» EXTRAIT DU DOCUMENT
Ne pas sombrer dans les brumes de l’isolement lorsque la vie se fait trop dure, se relever d’une chute et continuer à tendre la main à l’autre, voilà ce que l’ « Esprit » souffle à l’ermite qui est en nous. Miracle du verbe, compagnonnage de la prière, soudain les paroles du « Notre Père » que j’ânonnais dans l’enfance refont surface à l’âge adulte avec une force que je ne leur connaissais pas.
Errer des années sur le chemin, rendue misérable par les erreurs et la douleur, pour finir par comprendre que la porte était là, devant moi et que je n’ai pas pu la franchir plus tôt, est une expérience bouleversante. D’autant plus troublante pour un esprit rationnel qu’elle reste indicible et incommunicable. Après des années de révolte contre le « dolorisme »chrétien, contre la culture du « tous coupables », il m’a été donné de percevoir lors d’une grande « traversée du désert » que l’image du Christ rédempteur, Christ consolateur, se superpose inexorablement derrière cet « imago Dei » terrible et sanguinolent du Christ en croix.

» DONNÉES DISPONIBLES
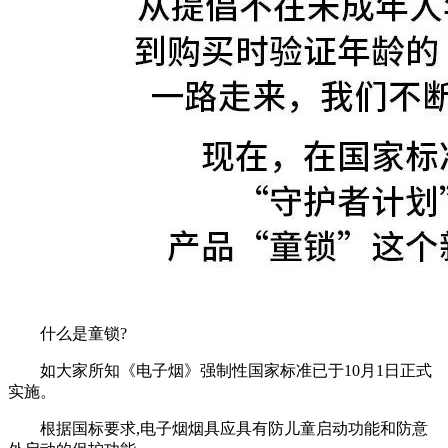
什么是童锁?
如大家所知《电子烟》强制性国家标准已于10月1日正式
实施。
根据国标要求,电子烟烟具应具有防儿童启动功能和防意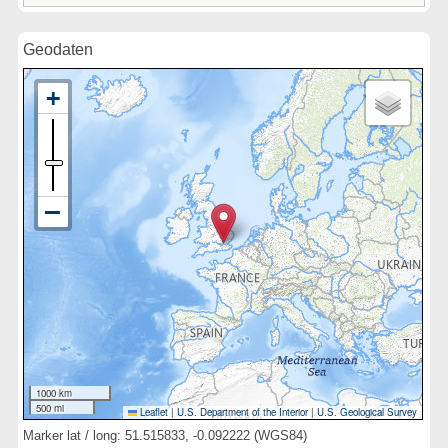
Geodaten
1000 km
500 mi
Leaflet
|
U.S. Department of the Interior
|
U.S. Geological Survey
Marker lat / long: 51.515833, -0.092222 (WGS84)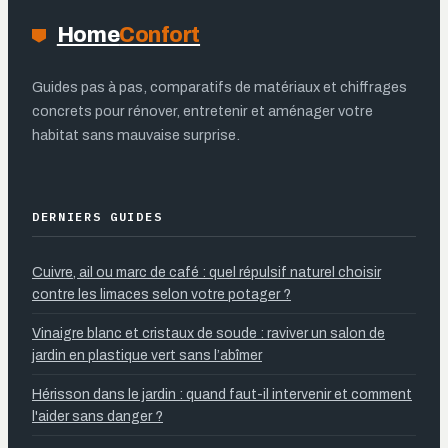
Home
Confort
Guides pas à pas, comparatifs de matériaux et chiffrages
concrets pour rénover, entretenir et aménager votre
habitat sans mauvaise surprise.
DERNIERS GUIDES
Cuivre, ail ou marc de café : quel répulsif naturel choisir
contre les limaces selon votre potager ?
Vinaigre blanc et cristaux de soude : raviver un salon de
jardin en plastique vert sans l’abîmer
Hérisson dans le jardin : quand faut-il intervenir et comment
l'aider sans danger ?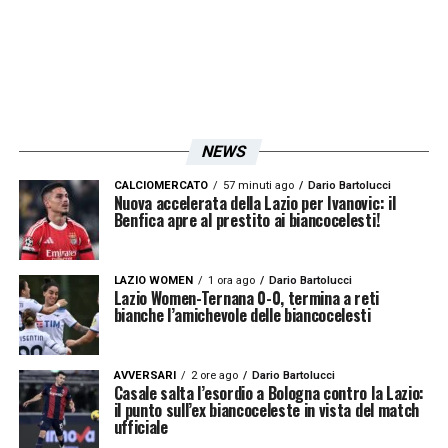
LA PLAYLIST DELLE NOSTRE TOP NEWS
NEWS
CALCIOMERCATO
57 minuti ago
Dario Bartolucci
Nuova accelerata della Lazio per Ivanovic: il
Benfica apre al prestito ai biancocelesti!
LAZIO WOMEN
1 ora ago
Dario Bartolucci
Lazio Women-Ternana 0-0, termina a reti
bianche l’amichevole delle biancocelesti
AVVERSARI
2 ore ago
Dario Bartolucci
Casale salta l’esordio a Bologna contro la Lazio:
il punto sull’ex biancoceleste in vista del match
ufficiale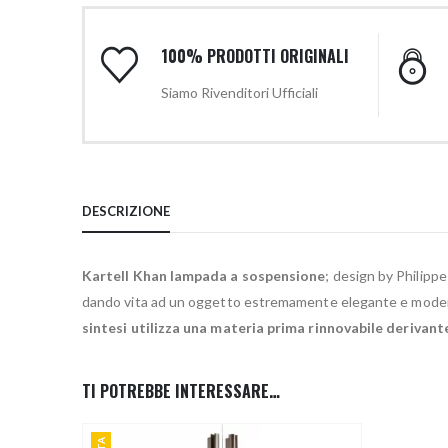
100% PRODOTTI ORIGINALI
Siamo Rivenditori Ufficiali
DESCRIZIONE
Kartell Khan lampada a sospensione
; design by Philipp
dando vita ad un oggetto estremamente elegante e moderno
sintesi utilizza una materia prima rinnovabile derivante 
TI POTREBBE INTERESSARE…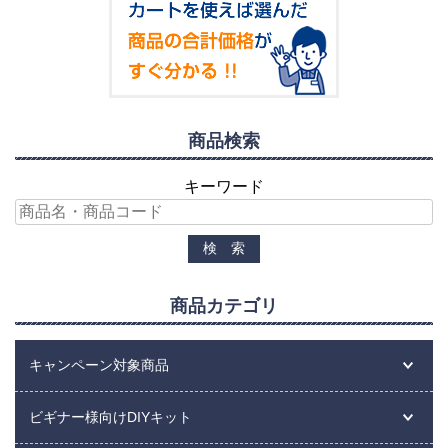
商品検索
キーワード
商品カテゴリ
キャンペーン対象商品
ビギナー様向けDIYキット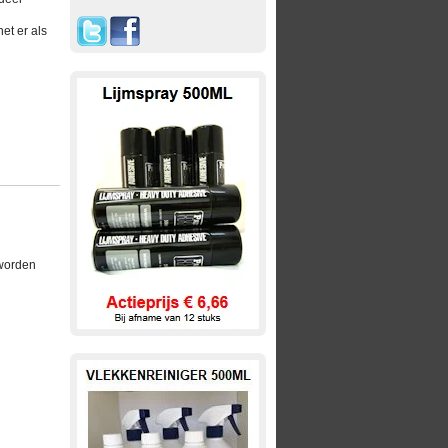
et er als
 worden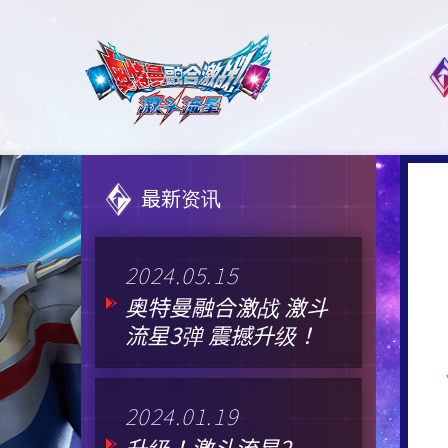
最新资讯
2024.05.15
奥特曼融合激战 激斗
流星3弹 震撼升级！
2024.01.19
升级！激斗流星2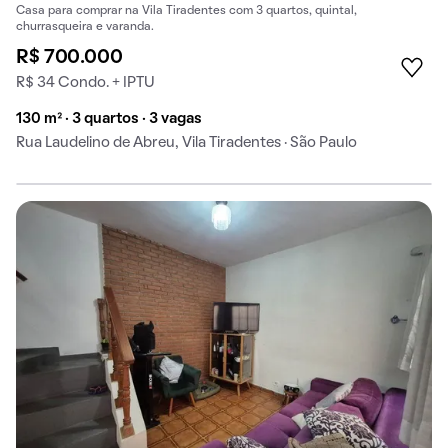
Casa para comprar na Vila Tiradentes com 3 quartos, quintal,
churrasqueira e varanda.
R$ 700.000
R$ 34 Condo. + IPTU
130 m² · 3 quartos · 3 vagas
Rua Laudelino de Abreu, Vila Tiradentes · São Paulo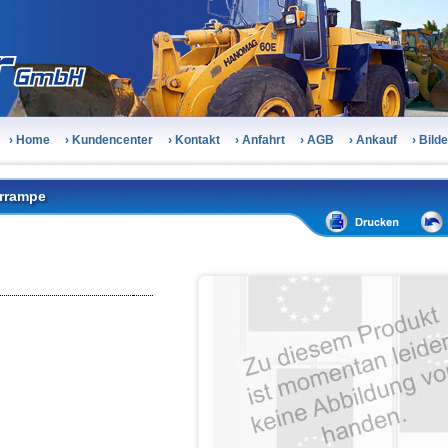
› Home
› Kundencenter
› Kontakt
› Anfahrt
› AGB
› Ankauf
› Bild
rrampe
hrrampe
hrrampe
hrrampe
hrrampe
rrampe
hrrampe
hrrampe
hrrampe
hrrampe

» À COMPLÉTER
**A.** Dans le texte sur la prière et la foi, extrayez tel quel le passage qui va de « Ne pas sombrer » jusqu'à « leur connaissais pas. ».
**B.** Rédigez la suite du texte sur la prière et la foi retrouvée, à partir de l'endroit où il s'arrête.

» RÉPONSES AUX CONSIGNES
**A.**
Ne pas sombrer dans les brumes de l’isolement lorsque la vie se fait trop dure, se relever d’une chute et continuer à tendre la main à l’autre, voilà ce que l’ « Esprit » souffle à l’ermite qui est en nous. Miracle du verbe, compagnonnage de la prière, soudain les paroles du « Notre Père » que j’ânonnais dans l’enfance refont surface à l’âge adulte avec une force que je ne leur connaissais pas.

**B.**
Rien n’existe sans son contraire. A chacun de nous d’interpréter ces « contraires » dans leur complémentarité ou dans leur opposition. 

Tous les concepts de « pardon », de « paix », « d’amour de l’autre », de « fraternité » s’éclairent d’un jour nouveau lorsque la conscience s’élève et s’approfondit à la fois, au point de percevoir en permanence la double nature des choses. S’il nous était donné de vivre chaque jour, chaque heure, chaque seconde, cette double perception, paradoxalement, nous ferions un pas vers l’Unité de l’Homme. 

Je parle d’Unité et non plus d’Amour car l’un des écueils ultime et difficile à dépasser consiste à franchir la frontière entre « amour » et « unité ». Certes l’amour parfois uni mais dans notre monde si humain, l’enjeu n’est-t-il pas d’admettre combien l’Unité est nécessaire au-delà de l’amour ? Sans unité, les grains de sable se dispersent, le vent devient leur maître. Le souffle (pneuma/ spiritus) les sépare au lieu de les rassembler. Si je suis ici avec vous c’est que j’aspire comme vous à réintégrer la vraie beauté dans l’Unité de l’Esprit.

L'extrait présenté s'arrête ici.